Transcribed page contents
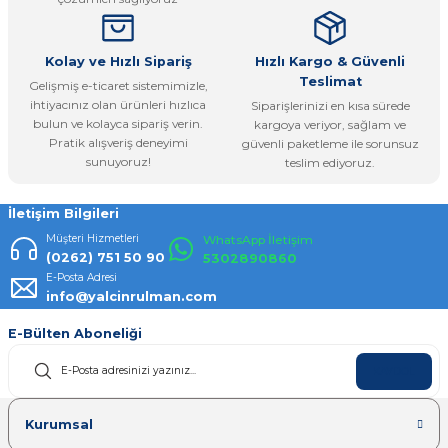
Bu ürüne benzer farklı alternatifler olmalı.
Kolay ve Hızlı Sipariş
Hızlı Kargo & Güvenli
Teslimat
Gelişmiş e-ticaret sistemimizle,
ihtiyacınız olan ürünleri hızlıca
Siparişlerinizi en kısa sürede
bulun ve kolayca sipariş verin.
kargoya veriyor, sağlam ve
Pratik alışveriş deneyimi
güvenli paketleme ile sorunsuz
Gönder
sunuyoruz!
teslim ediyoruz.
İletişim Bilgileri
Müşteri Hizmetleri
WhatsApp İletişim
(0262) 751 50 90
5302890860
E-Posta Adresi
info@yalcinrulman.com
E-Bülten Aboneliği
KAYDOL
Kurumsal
* * *
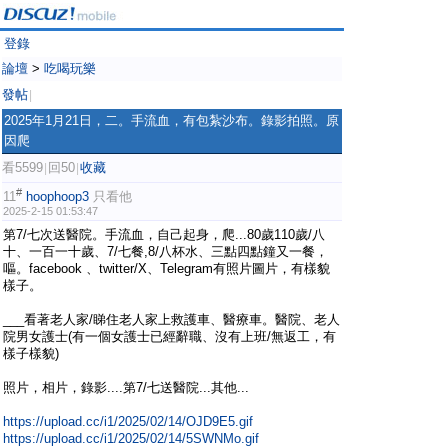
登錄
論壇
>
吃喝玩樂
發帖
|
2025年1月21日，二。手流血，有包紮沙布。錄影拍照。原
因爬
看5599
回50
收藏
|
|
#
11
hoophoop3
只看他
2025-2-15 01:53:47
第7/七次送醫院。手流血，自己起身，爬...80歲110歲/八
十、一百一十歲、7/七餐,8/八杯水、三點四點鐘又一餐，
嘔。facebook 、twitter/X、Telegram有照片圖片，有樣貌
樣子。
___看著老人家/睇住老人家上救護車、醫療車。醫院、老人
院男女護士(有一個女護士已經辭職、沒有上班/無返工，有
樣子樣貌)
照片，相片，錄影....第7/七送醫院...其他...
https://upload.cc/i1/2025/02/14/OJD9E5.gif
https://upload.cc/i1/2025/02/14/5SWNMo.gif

◆ Task objective:
Across the data shown above, how many lines carry the string "upload"? Reply with the figure by itself.

◆ Output of the task:
2